日本一“歌舞伎”が盛んな岐阜県

歌舞伎は、日本固有の演劇で、ユネスコの無形文化遺産に登録されています。江戸時代に始まった歌舞伎は、流行の最先端を行く奇抜な衣装や髪型、錦絵のような美しい舞台で人々を熱狂させました。そして、江戸と大阪を行き来しながら街道沿に旅興行を行うプロの役者に憧れた地方の人々は、旅役者に芝居を習い、やがて自分たちで芝居小屋や神社の祭礼時に演じ、楽しむようになりました。土地の素人が演じる地芝居をこの地方の人々は“地歌舞伎”と呼び、江戸時代から伝えられてきた物語(台本)や振付、衣裳を大切に受け継いでいます。

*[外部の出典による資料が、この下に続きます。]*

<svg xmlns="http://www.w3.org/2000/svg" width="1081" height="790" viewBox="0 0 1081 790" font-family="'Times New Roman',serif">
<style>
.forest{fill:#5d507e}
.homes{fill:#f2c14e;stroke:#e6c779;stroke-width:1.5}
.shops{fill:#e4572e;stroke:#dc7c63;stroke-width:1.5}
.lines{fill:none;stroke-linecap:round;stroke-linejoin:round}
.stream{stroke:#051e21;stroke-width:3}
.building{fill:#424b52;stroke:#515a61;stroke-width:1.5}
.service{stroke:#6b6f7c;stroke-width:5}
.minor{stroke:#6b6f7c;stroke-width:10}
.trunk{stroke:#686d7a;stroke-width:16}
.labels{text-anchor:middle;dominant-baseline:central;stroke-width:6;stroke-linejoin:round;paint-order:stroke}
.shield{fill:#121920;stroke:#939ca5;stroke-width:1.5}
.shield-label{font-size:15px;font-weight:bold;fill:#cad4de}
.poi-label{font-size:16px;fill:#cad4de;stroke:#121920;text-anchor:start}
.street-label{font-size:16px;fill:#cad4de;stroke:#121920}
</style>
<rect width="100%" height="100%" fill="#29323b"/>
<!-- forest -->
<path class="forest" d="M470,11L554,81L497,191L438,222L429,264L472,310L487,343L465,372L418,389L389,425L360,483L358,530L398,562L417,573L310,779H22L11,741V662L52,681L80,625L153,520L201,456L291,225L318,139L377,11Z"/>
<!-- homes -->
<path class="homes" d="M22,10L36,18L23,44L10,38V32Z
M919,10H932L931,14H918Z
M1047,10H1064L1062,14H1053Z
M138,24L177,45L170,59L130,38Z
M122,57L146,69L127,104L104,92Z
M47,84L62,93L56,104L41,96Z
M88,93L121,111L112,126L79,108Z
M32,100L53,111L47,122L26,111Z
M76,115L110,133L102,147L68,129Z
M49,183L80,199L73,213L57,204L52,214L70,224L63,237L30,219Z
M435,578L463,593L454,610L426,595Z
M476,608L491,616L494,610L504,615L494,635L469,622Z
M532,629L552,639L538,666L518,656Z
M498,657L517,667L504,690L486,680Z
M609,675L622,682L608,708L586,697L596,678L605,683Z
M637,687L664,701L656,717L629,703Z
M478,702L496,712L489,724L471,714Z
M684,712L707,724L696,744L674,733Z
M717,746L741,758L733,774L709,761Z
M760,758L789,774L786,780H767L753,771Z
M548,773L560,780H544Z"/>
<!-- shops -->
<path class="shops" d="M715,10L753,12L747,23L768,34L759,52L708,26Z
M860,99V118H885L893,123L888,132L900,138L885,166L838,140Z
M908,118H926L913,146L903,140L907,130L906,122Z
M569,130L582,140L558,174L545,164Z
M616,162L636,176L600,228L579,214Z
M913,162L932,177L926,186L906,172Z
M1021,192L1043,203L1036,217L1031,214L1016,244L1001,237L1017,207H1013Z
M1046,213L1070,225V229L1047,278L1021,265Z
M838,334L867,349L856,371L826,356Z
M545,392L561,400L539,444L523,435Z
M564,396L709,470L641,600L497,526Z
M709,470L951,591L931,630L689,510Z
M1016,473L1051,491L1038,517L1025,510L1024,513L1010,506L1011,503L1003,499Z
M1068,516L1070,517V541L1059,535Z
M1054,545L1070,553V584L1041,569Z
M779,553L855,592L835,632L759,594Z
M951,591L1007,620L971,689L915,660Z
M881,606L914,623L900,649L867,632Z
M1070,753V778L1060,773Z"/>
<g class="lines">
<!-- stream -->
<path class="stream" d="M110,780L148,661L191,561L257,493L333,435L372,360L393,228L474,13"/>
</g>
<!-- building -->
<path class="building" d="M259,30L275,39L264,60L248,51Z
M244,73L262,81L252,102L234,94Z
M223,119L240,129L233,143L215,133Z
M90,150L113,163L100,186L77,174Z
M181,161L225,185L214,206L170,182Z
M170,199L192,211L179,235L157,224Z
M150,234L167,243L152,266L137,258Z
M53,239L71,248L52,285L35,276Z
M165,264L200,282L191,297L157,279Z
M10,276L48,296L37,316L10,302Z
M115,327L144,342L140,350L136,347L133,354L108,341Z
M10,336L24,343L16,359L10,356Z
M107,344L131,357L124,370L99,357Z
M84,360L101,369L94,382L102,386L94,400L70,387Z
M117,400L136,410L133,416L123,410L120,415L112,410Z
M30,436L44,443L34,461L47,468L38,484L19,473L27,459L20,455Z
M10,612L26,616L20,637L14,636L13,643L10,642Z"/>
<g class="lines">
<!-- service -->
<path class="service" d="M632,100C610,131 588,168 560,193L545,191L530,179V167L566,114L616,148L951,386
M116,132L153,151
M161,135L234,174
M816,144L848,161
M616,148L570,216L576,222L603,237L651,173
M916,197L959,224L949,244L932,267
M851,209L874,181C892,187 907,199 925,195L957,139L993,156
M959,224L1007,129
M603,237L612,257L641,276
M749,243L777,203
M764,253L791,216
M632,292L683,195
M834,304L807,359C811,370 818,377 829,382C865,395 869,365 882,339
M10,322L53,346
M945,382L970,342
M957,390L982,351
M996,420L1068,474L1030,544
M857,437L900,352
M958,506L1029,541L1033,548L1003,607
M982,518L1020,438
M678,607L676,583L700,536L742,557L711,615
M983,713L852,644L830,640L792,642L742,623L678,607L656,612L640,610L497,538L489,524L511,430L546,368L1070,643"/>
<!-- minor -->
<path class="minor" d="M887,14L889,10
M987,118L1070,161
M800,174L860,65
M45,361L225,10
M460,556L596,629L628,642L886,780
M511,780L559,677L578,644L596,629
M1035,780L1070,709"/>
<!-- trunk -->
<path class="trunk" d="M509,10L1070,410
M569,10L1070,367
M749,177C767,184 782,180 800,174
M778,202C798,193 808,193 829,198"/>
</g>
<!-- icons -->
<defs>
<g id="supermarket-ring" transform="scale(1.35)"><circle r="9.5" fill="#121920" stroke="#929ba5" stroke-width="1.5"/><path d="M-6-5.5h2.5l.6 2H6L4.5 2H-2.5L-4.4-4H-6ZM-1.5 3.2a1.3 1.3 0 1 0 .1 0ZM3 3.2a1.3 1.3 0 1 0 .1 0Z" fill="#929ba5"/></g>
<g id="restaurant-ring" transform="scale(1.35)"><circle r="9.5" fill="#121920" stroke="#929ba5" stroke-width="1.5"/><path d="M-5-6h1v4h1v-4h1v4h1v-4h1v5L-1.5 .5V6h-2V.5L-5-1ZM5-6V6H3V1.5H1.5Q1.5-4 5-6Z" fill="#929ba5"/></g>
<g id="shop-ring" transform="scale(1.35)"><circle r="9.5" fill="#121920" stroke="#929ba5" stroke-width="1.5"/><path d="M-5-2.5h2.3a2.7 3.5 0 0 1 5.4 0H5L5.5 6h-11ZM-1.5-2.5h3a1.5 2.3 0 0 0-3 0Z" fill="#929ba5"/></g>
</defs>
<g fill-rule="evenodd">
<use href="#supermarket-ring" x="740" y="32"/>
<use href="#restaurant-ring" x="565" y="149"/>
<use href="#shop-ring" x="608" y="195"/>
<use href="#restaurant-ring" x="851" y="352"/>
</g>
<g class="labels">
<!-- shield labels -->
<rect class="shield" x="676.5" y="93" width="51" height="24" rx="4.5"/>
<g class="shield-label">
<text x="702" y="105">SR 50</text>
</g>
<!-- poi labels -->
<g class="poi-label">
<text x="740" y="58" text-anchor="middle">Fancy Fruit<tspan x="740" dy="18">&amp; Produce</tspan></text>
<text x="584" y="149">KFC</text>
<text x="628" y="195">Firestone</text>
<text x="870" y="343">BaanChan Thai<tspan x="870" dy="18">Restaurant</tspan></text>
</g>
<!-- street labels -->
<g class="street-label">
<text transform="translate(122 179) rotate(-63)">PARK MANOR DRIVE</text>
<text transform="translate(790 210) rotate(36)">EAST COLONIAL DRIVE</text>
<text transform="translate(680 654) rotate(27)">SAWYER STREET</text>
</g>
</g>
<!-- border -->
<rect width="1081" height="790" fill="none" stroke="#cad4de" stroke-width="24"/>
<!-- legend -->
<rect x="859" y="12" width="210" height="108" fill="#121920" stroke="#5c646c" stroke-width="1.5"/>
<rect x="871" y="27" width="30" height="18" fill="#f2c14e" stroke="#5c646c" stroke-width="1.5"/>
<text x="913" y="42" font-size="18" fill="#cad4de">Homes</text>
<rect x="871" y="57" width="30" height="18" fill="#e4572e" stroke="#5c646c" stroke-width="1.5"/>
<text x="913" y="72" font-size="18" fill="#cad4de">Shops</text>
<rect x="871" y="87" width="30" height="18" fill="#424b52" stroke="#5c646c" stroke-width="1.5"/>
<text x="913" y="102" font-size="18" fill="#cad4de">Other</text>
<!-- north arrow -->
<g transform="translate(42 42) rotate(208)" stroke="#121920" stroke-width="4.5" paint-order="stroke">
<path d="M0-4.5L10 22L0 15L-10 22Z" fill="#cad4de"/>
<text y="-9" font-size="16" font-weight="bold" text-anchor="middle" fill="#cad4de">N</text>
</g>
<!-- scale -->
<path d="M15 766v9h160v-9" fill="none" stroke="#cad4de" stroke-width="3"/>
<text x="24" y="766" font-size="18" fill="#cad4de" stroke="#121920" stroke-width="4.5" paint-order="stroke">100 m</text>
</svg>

現在、全国最多の32の保存団体が活動する岐阜県は、地歌舞伎が日本一盛んで、各地に残る古い芝居小屋などで、今も、江戸時代さながらに歌舞伎が演じられています。大歌舞伎では見られなくなった演目や、特有の振り付けの継承に活発に取り組む東濃地方の各歌舞伎保存会の活動と芝居小屋が数多く保存・活用されている点が高く評価され、2020年『東濃地方の地歌舞伎と芝居小屋』が、「岐阜の宝もの」に認定されました。